The Post-2015 Goals: Environmental Sustainability, Science and Development

By Bora Ristic, Science and Solutions for a Changing Planet DTP student

 

Seedling This week, the next round of UN negotiations on the Sustainable Development Goals (SDGs) are under way in New York. The SDGs aim to coordinate and promote development across the world in critical areas, including health, education, governance, and environment amongst others. Imperial College PhDs (myself included) recently exchanged ideas with David Hallam from the Department for International Development about his current work on the SDGs to be agreed later this year. The talk centred on how this ambitious global development effort could be successful and, very broadly, what role science and the environmental research being conducted at Imperial can play.

Too many targets?

The UK holds the position that there are too many goals and too many targets currently under discussion. The 17 goals and 169 associated targets are not easily memorable to put it mildly. David argued that development agencies cannot do all at once, and will inevitably prioritise some goals and targets over others. Such prioritizing can reduce the impact of the SDGs as the easier options may be chosen over the harder ones.

On the other hand, a set of easily communicable goals and targets could mean oversimplification – once again lowering their effectiveness. These goals, after all, reflect what every UN member sees as the ends any society should pursue. Clearly a delicate balance must be struck between a manageable list and the inclusion of many different concerns.

Science and the SDGs

Science plays an integral role in these policies. Science can determine baseline values, measure current performance, and determine policy effectiveness against these. It can help in identifying the particular barriers to achieving goals and also elucidate means for removing them, such as the knowledge and the innovations that can feed the world sustainably and provide it with low-carbon energy.

For science to do any of this however, there must be communication between development needs and the research conducted. DfID uses a tendering method for its outsourced research needs and this could be applied more broadly. It is still important to have fundamental research, but the relevance of research to needs could be improved if funding criteria target the SDGs.

Limits of Science

Limitations to the application of science to the development agenda also exist. Scientists are trained in assessing uncertainty in their measurements and predictions. However, uncertainties are often misunderstood by the general public and are unpalatable to decision makers who push for clear answers.

Uncertainty is not the only limit to what science can deliver for development. Science often is simply trumped by political considerations in policy making. For example, the UNFCCC target of keeping global warming under 2°C was not determined by science, but by negotiations taking science into account. This is related to the question of weighting the interests of the disadvantaged duly and brings us to the main challenge posed for the application of science to development.

Science and Values

The SDGs, and development in general, deal with fundamental questions of value. What is development about? Do we want wealthy people? Healthy people? Educated in which way? Development is always driven by a sense of fairness or dignity or other values. We need environmentally friendly economies because people are suffering and we should help those in need (or at least not harm them). More ambitiously, we may consider the interests of future generations or the environment itself as imposing duties on us. So, how can science, with its objectivity, help us in this normative terrain?

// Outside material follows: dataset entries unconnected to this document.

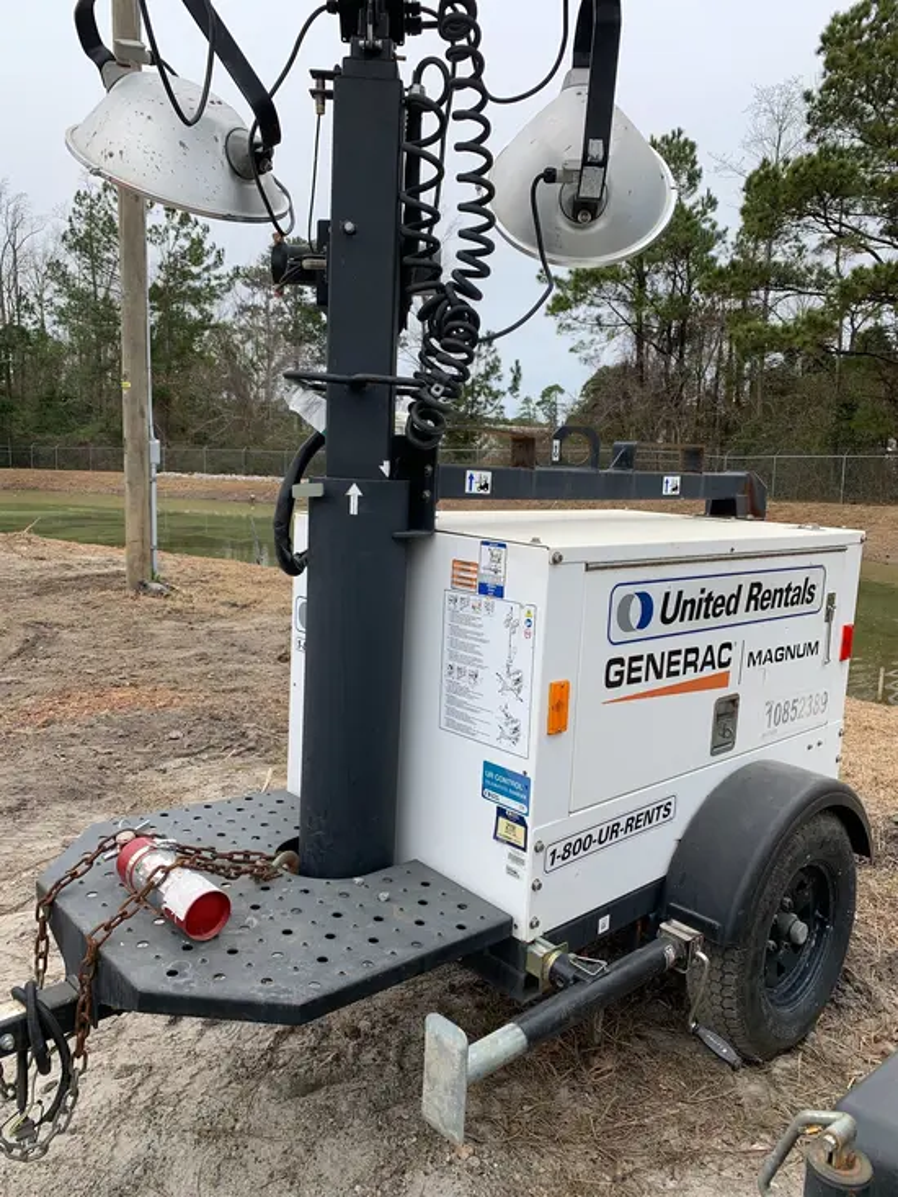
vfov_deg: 67.3
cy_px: 598
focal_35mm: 26
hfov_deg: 53.1
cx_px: 449
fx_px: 899
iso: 25
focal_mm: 4.25
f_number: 1.8
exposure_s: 1/879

While the interplay between science and values is hotly contested, one philosopher of science, Otto Neurath, saw science as a “a social practice – a discursive formation with emancipatory potential.” Science is influenced by social interests and projects but its choice of subject for investigation can deliver beneficial outcomes to human or non-human well-being. Such a conception of science as a sort of discourse ‘format’ could be applied to the development of the SDGs. With it, we would limit ourselves to the consideration of measurable well-being as targets for goals. This may enable easier communication between diverse perspectives, and may lead policy to deliver tangible results more readily.

Achieving the SDGs

There was also substantial discussion on practical steps for achieving the goals and targets. As with research funding, the work of development agencies and their staff could be assessed on the basis of the SDGs.

In terms of the negotiating process, a promising approach that is being adopted in the climate negotiations is one which calls for countries to report their nation’s intended contributions in advance of substantive negotiations. Coordinating bodies can then calculate the total individual measures in advance and determine if together they would meet the targets. Gaps can then be identified and parties called upon to address them. Secondly, instead of countries arguing they will not take ambitious measures until other parties do so, such an advance announcement creates competition between parties for the best measures.

As with any international effort, the SDG process suffers from the lack of a higher authority to ensure ambition and compliance. The anarchic setting of international agreements means parties can only deal in the currencies of goodwill and reputation. Preview and review processes, coupled with a scientific mind-set such as we have discussed above, could help to develop and achieve ambitious but feasible goals in such a setting.

We are extremely grateful to David for his visit and the fruitful conversation he made possible.